Exercise instructions:
The answer should be the records below, word for word, with every image left out.

[Collected data entries]
= Beginning of Section =
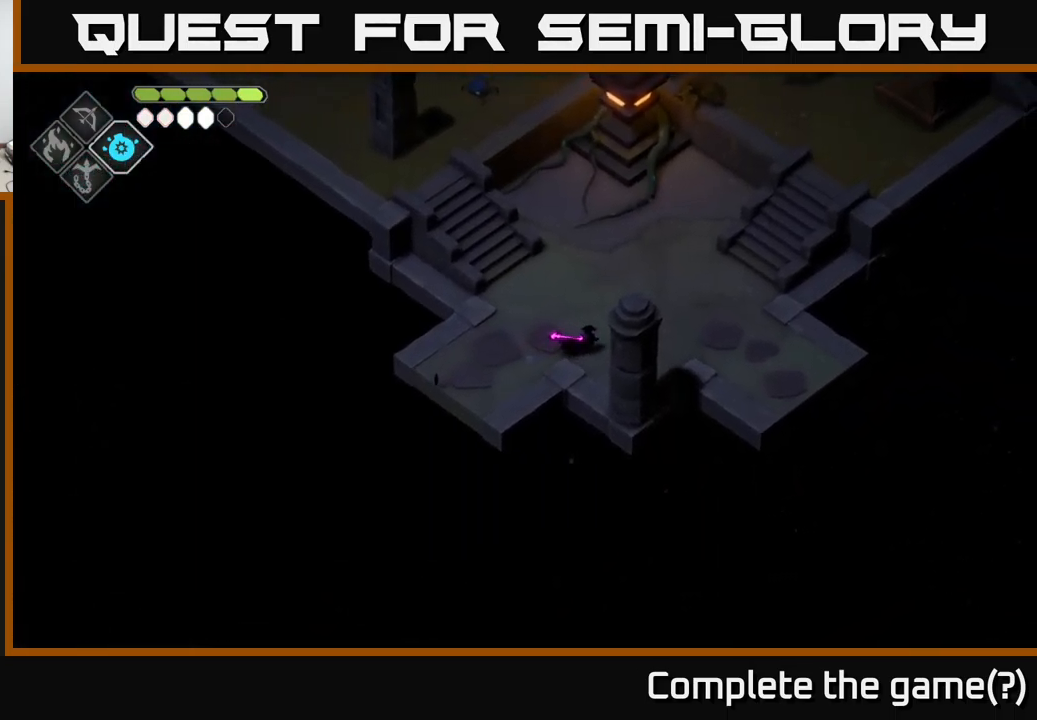
{"buttons": [], "left_stick": "right", "right_stick": "right", "events": [[34, "right_stick", "right"]]}
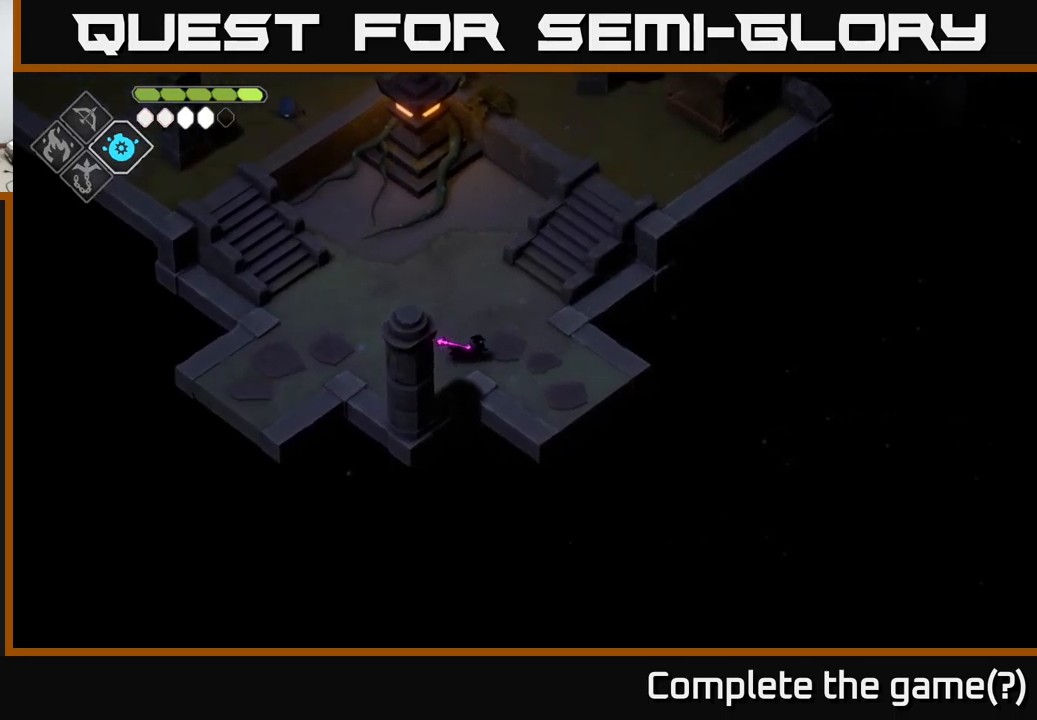
{"buttons": [], "left_stick": "down-right", "right_stick": "center", "events": [[33, "left_stick", "down-right"], [116, "right_stick", "center"], [266, "A", "down"], [383, "A", "up"]]}
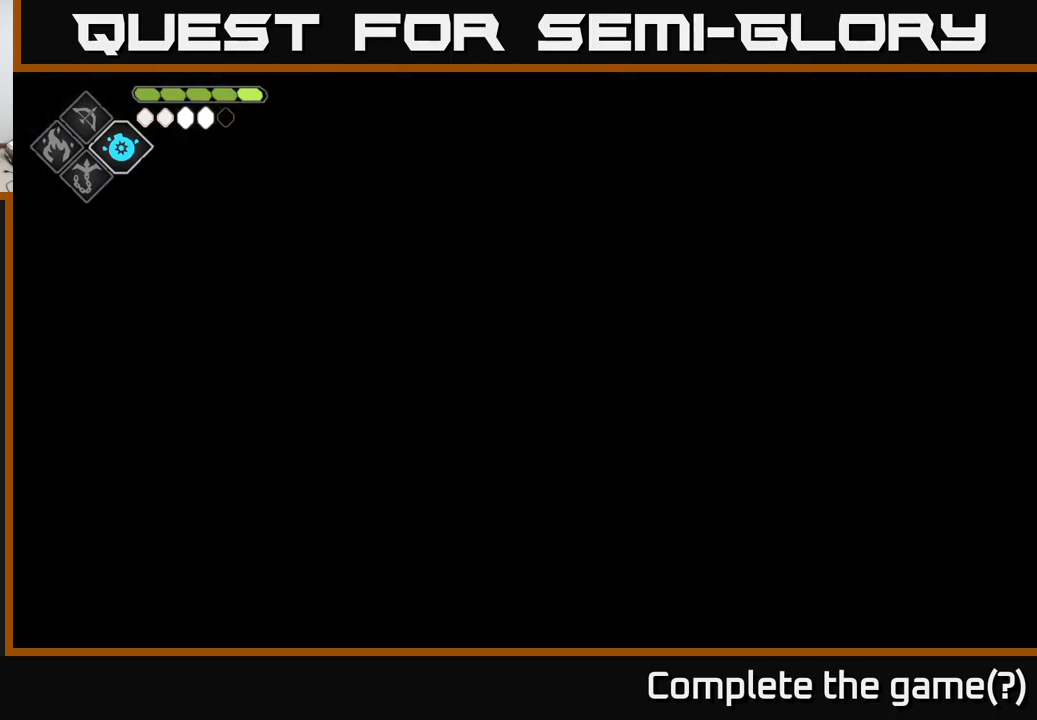
{"buttons": [], "left_stick": "down", "right_stick": "down", "events": [[50, "left_stick", "down"], [316, "right_stick", "down"]]}
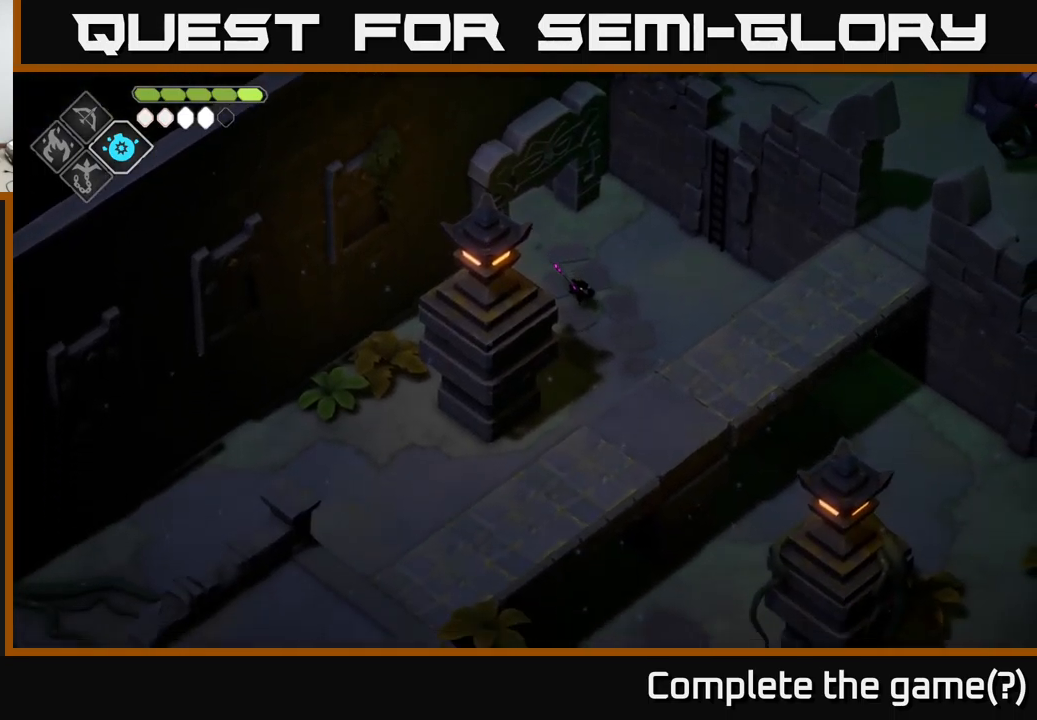
{"buttons": [], "left_stick": "center", "right_stick": "down", "events": [[183, "left_stick", "center"]]}
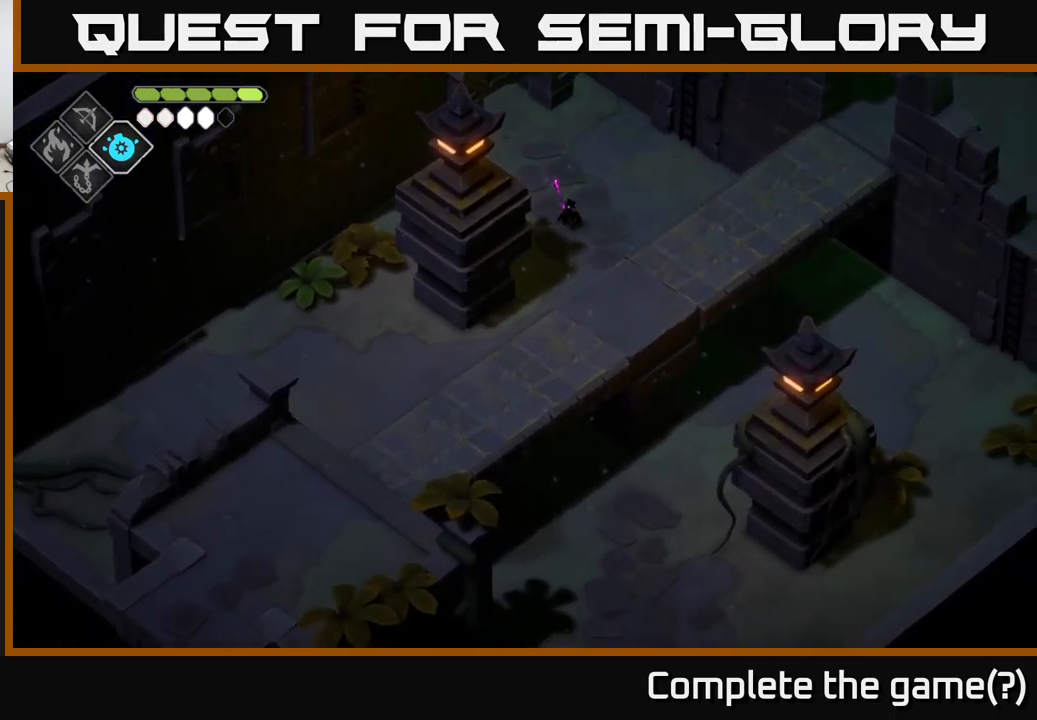
{"buttons": [], "left_stick": "center", "right_stick": "down-right", "events": [[316, "right_stick", "down-right"]]}
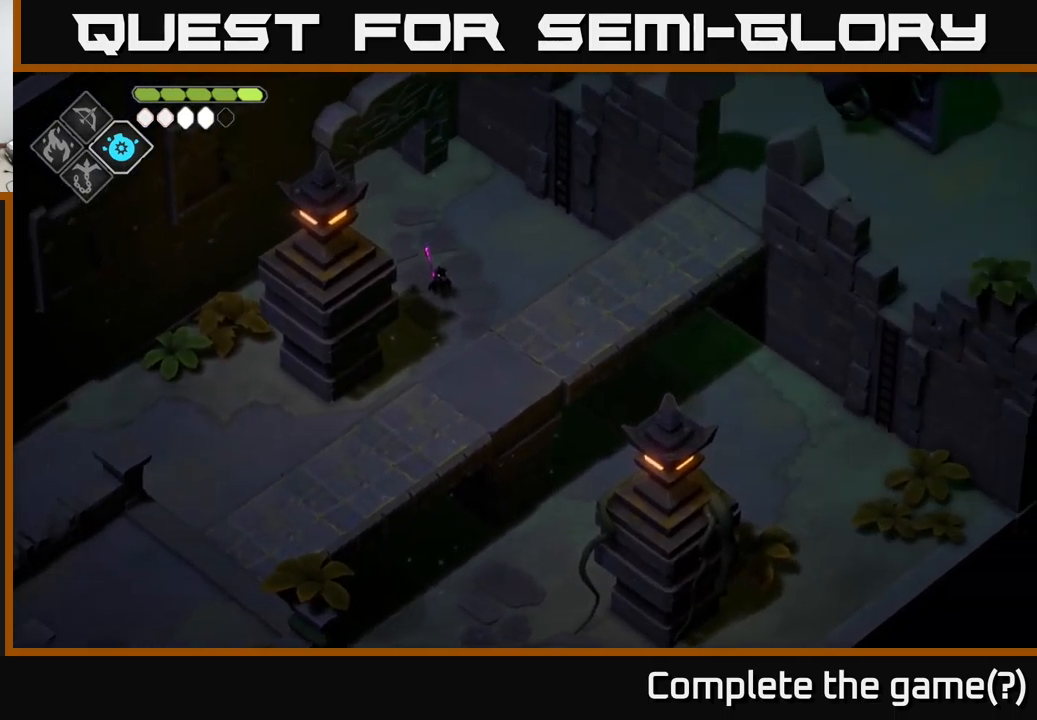
{"buttons": [], "left_stick": "down", "right_stick": "center", "events": [[133, "left_stick", "down"], [166, "right_stick", "down"], [433, "right_stick", "center"]]}
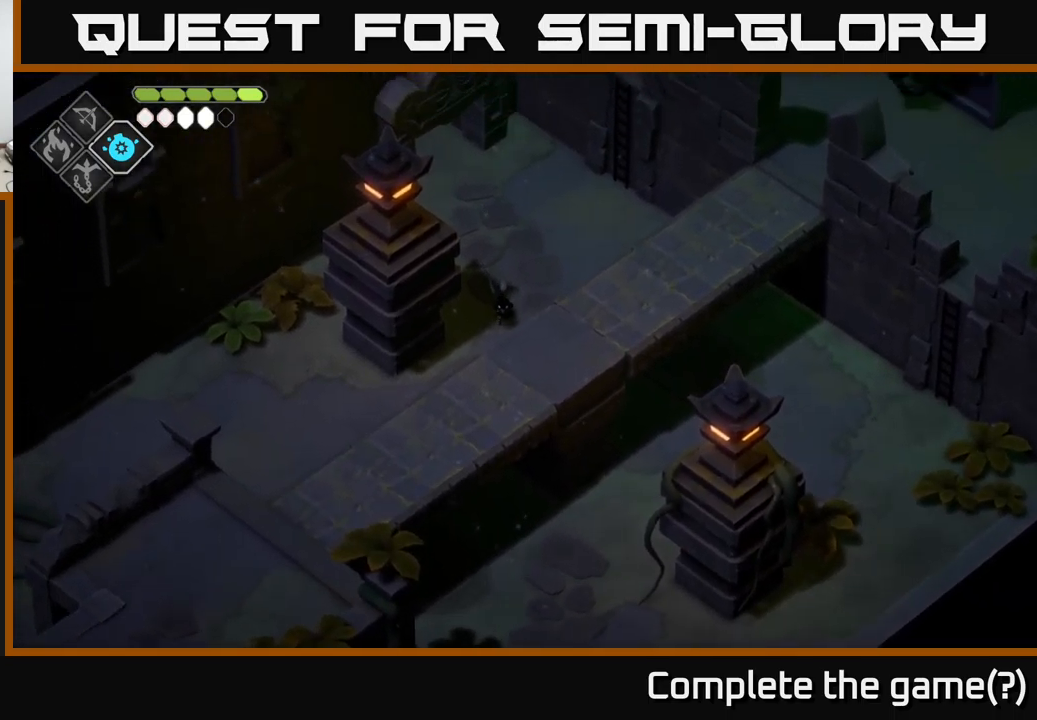
{"buttons": [], "left_stick": "down", "right_stick": "down", "events": [[66, "A", "down"], [183, "A", "up"], [383, "right_stick", "down"]]}
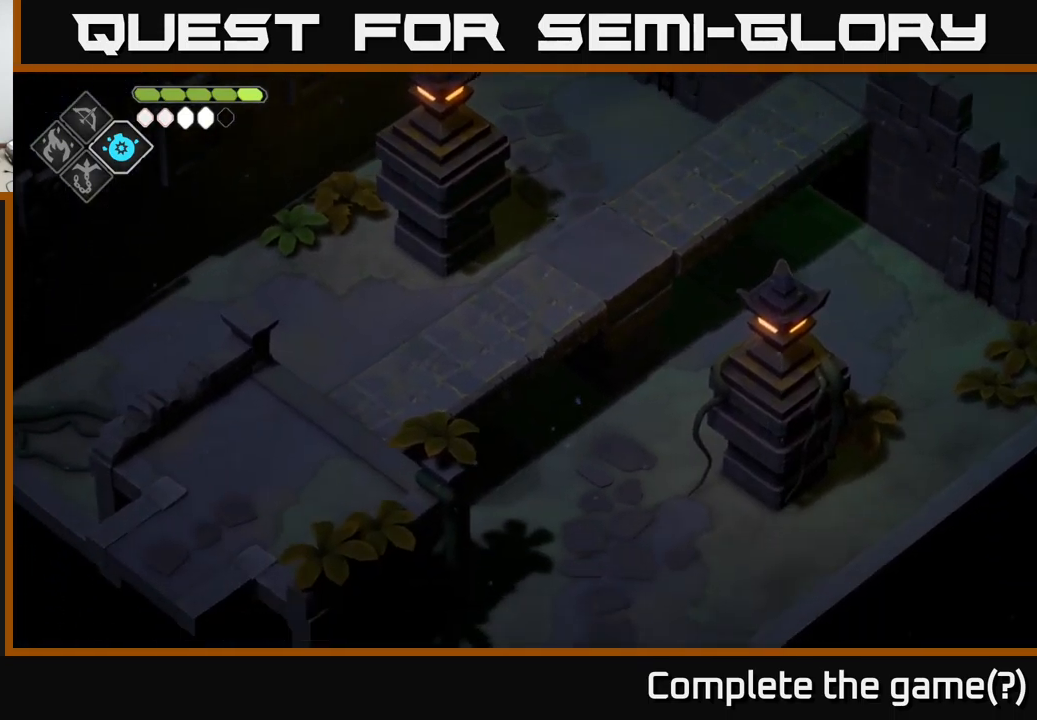
{"buttons": [], "left_stick": "up-right", "right_stick": "right", "events": [[116, "left_stick", "down-right"], [266, "left_stick", "right"], [483, "left_stick", "up-right"], [483, "right_stick", "right"]]}
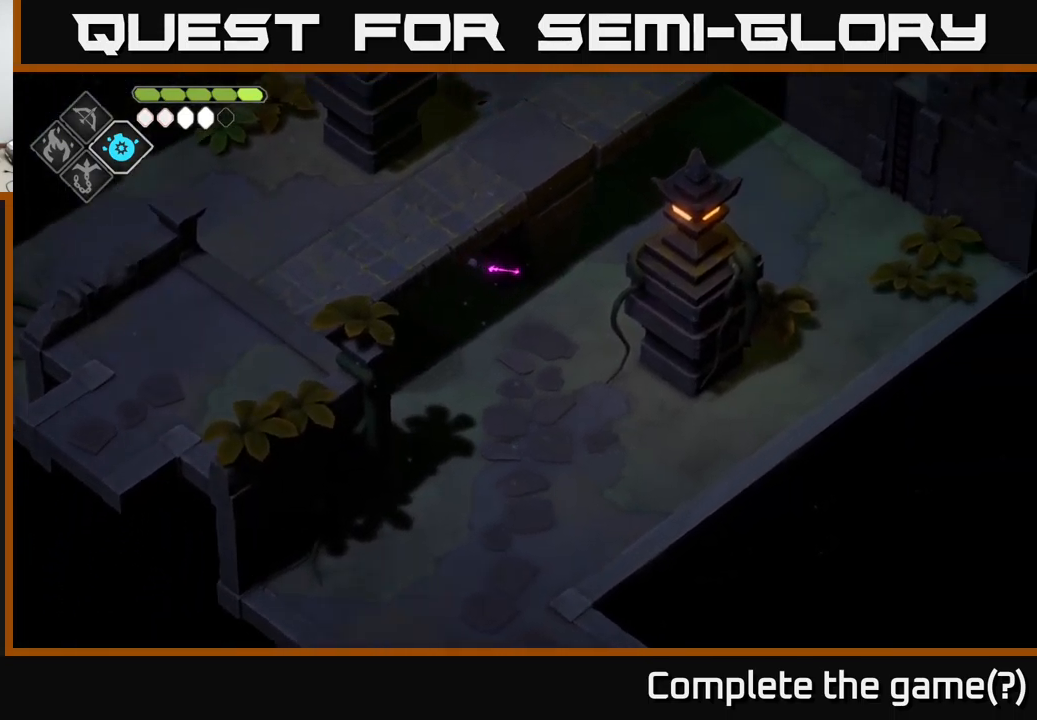
{"buttons": [], "left_stick": "up-right", "right_stick": "center", "events": [[416, "right_stick", "center"]]}
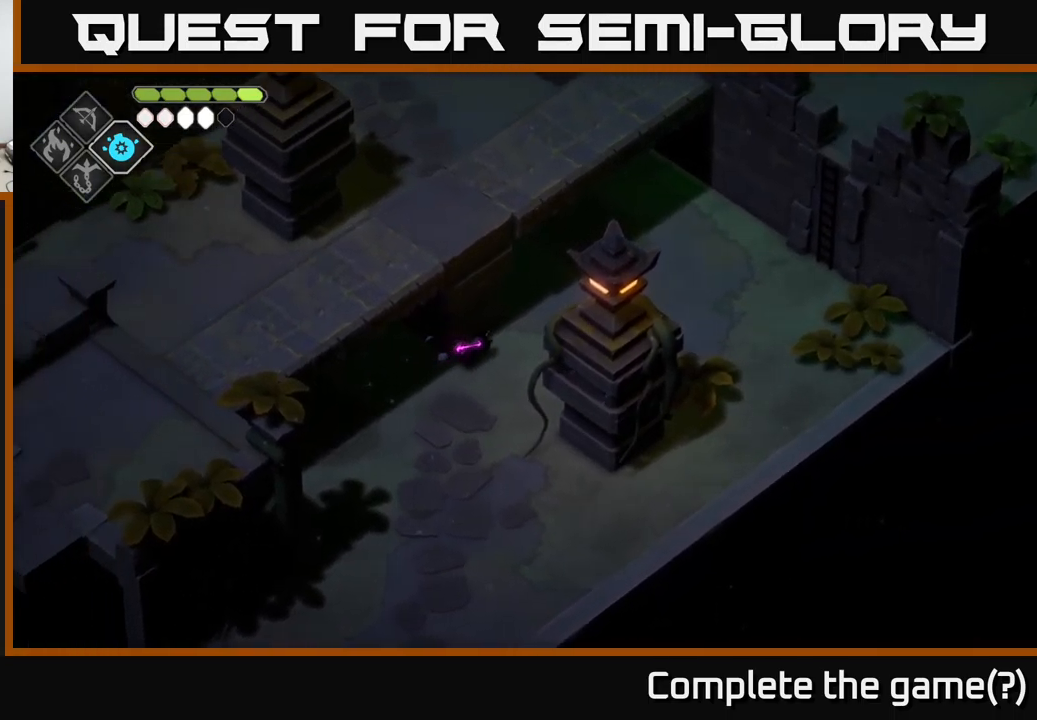
{"buttons": ["A"], "left_stick": "up-right", "right_stick": "center", "events": [[433, "A", "down"]]}
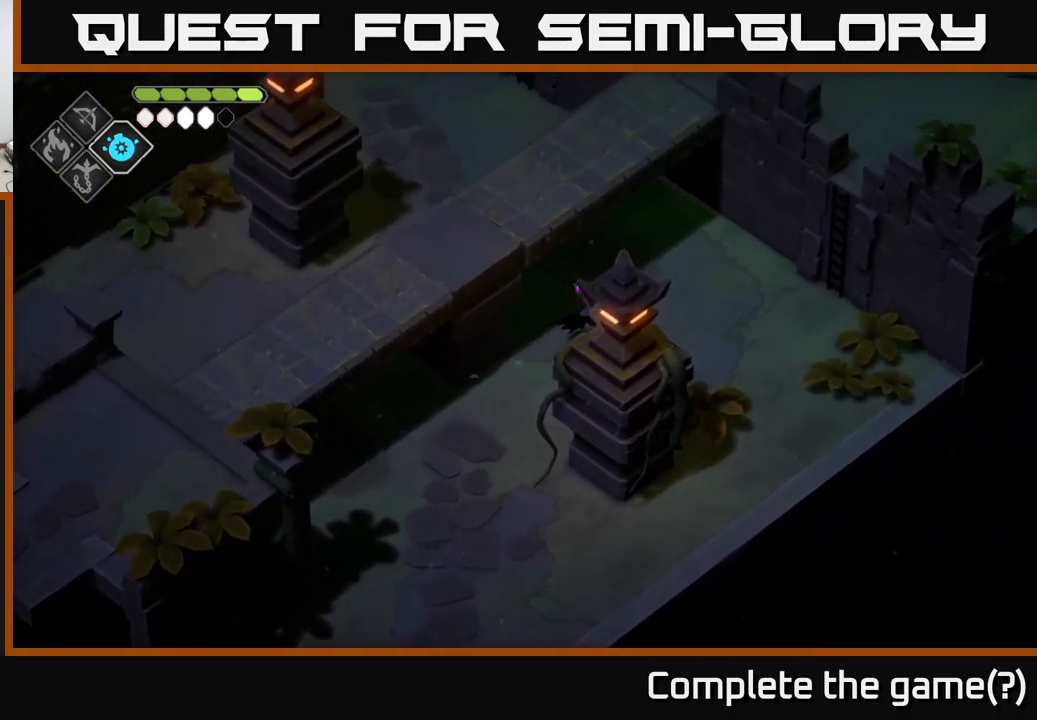
{"buttons": [], "left_stick": "right", "right_stick": "center", "events": [[100, "left_stick", "right"], [167, "A", "up"]]}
= End of Section =
Task response:
{"buttons": [], "left_stick": "right", "right_stick": "right", "events": [[34, "right_stick", "right"]]}
{"buttons": [], "left_stick": "down-right", "right_stick": "center", "events": [[33, "left_stick", "down-right"], [116, "right_stick", "center"], [266, "A", "down"], [383, "A", "up"]]}
{"buttons": [], "left_stick": "down", "right_stick": "down", "events": [[50, "left_stick", "down"], [316, "right_stick", "down"]]}
{"buttons": [], "left_stick": "center", "right_stick": "down", "events": [[183, "left_stick", "center"]]}
{"buttons": [], "left_stick": "center", "right_stick": "down-right", "events": [[316, "right_stick", "down-right"]]}
{"buttons": [], "left_stick": "down", "right_stick": "center", "events": [[133, "left_stick", "down"], [166, "right_stick", "down"], [433, "right_stick", "center"]]}
{"buttons": [], "left_stick": "down", "right_stick": "down", "events": [[66, "A", "down"], [183, "A", "up"], [383, "right_stick", "down"]]}
{"buttons": [], "left_stick": "up-right", "right_stick": "right", "events": [[116, "left_stick", "down-right"], [266, "left_stick", "right"], [483, "left_stick", "up-right"], [483, "right_stick", "right"]]}
{"buttons": [], "left_stick": "up-right", "right_stick": "center", "events": [[416, "right_stick", "center"]]}
{"buttons": ["A"], "left_stick": "up-right", "right_stick": "center", "events": [[433, "A", "down"]]}
{"buttons": [], "left_stick": "right", "right_stick": "center", "events": [[100, "left_stick", "right"], [167, "A", "up"]]}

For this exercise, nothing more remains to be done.